(Рец. на кн.: Клейн Л. Трудно быть Клейном: Автобиография в монологах и диалогах. СПб., 2010)
Опубликовано в журнале НЛО, номер 3, 2010
Е.Р. Пономарев
ПОВЕСТЬ О ПРОГРЕССОРЕ
Клейн Л. ТРУДНО БЫТЬ КЛЕЙНОМ: Автобиография в монологах и диалогах. — СПб.: Нестор-история, 2010. — 724 с. — 500 экз.
Автобиография Льва Самуиловича Клейна — одного из самых известных российских археологов — интересна самим фактом своего появления. Поскольку Клейн — один из редчайших оригинальных теоретиков в российской науке, его интересы намного шире археологии — это культурная антропология, классическая филология, теория гуманитарного знания. К тому же Клейн — редкий пример отечественного ученого, обретшего мировую известность не благодаря званиям и положению в научной табели о рангах, а благодаря качеству и количеству научных работ. Наконец, далеко не каждому советскому ученому его поколения довелось пройти советскую тюрьму и выйти оттуда не побежденным, не сломленным, а, скорее, победителем.
Когда начинаешь читать эту книгу, многое не нравится и вызывает вопросы. Во-первых, нескромное заглавие — цитата прочитывается сама собой, несмотря на то что определение “бог археологии” озвучивает во Введении редактор книги со ссылкой на Интернет. “Ну, мало ли чего не напишут! — отвечает на это Клейн. — <…> В печати была и просто брань” (с. 9). Однако, судя по игре в заглавии, определение это нравится автору. Во-вторых, собственно воспоминания занимают в книге примерно пятую часть, остальное — обширные цитаты из интервью, данных в разные годы научным и популярным изданиям в России и на Западе; еще более обширные выдержки из собственных научных и публицистических работ, иногда даже с рисунками и таблицами; большие пласты переписки (письма, как правило, приводятся целиком — с ответами автора книги и подробным продолжением дискуссий) с известными и неизвестными людьми. Мало того, что при чтении приходится все время перепрыгивать от жанра к жанру, но создается еще и впечатление избыточности: об одном и том же факте можно прочитать в разных текстовых “кусках” несколько раз. В-третьих, кажется странным, что Клейн, выступающий за строгую чистоту научных подходов, свободу науки как от политики, так и от публицистических рассуждений “по поводу”, приобщает книги “Перевернутый мир” (о тюрьме и лагере), “Другая любовь” (о природе гомосексуализма), “Другая сторона светила” (биографии знаменитых гомосексуалов) к списку своих научных достижений — несмотря на их политизированность, публицистичность, а иногда и беллетристичность. Автор считает работу по подготовке этих книг “разработкой двух антропологических тем — изучением уголовного мира и мира сексуальных меньшинств (то и другое — антропология девиантного поведения)” (с. 511), несмотря на то, что методы сбора и анализа материала, а также форма публикации выводов далеки от науки. Получается, что авторство Клейна само по себе и есть признак научности работы? Тут снова вспоминается заглавие.

* **Собранные данные**
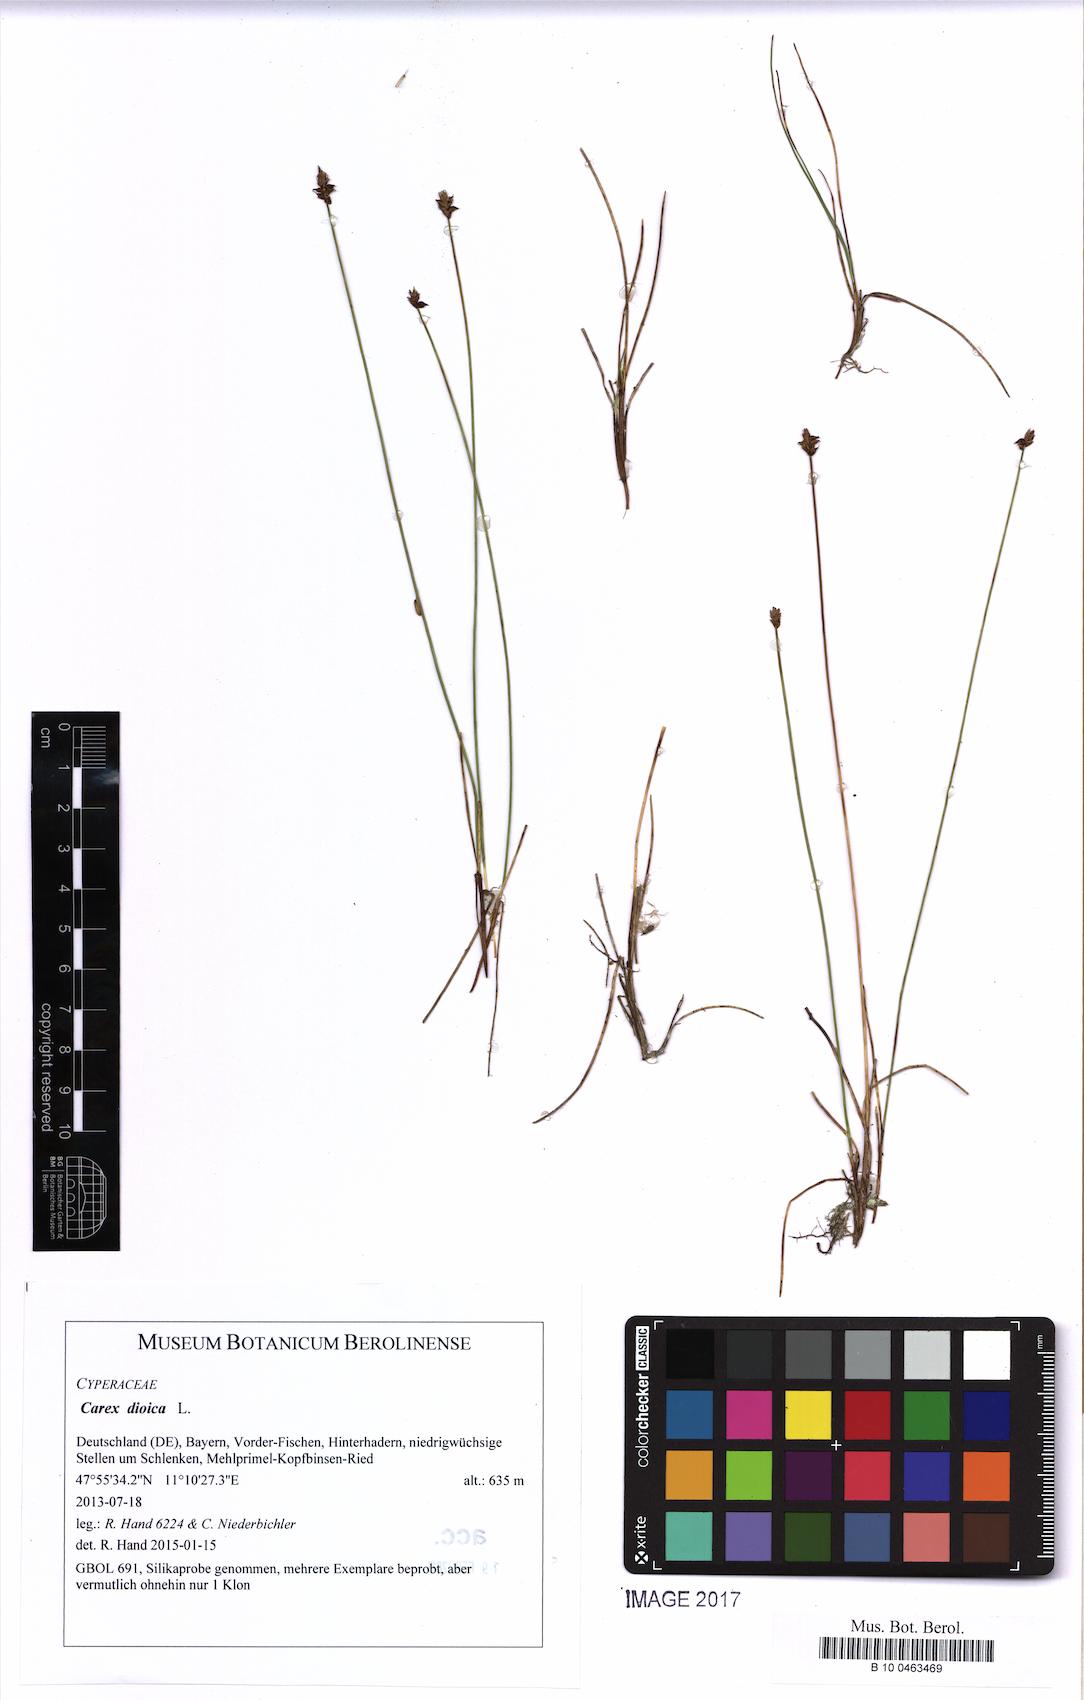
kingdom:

* **Указания к заданию**
Перепечатайте из рецензии без изменений отрывок от слов «Автобиография Льва Самуиловича» до слов «а, скорее, победителем.» включительно.

* **Ответ на задачу**
Автобиография Льва Самуиловича Клейна — одного из самых известных российских археологов — интересна самим фактом своего появления. Поскольку Клейн — один из редчайших оригинальных теоретиков в российской науке, его интересы намного шире археологии — это культурная антропология, классическая филология, теория гуманитарного знания. К тому же Клейн — редкий пример отечественного ученого, обретшего мировую известность не благодаря званиям и положению в научной табели о рангах, а благодаря качеству и количеству научных работ. Наконец, далеко не каждому советскому ученому его поколения довелось пройти советскую тюрьму и выйти оттуда не побежденным, не сломленным, а, скорее, победителем.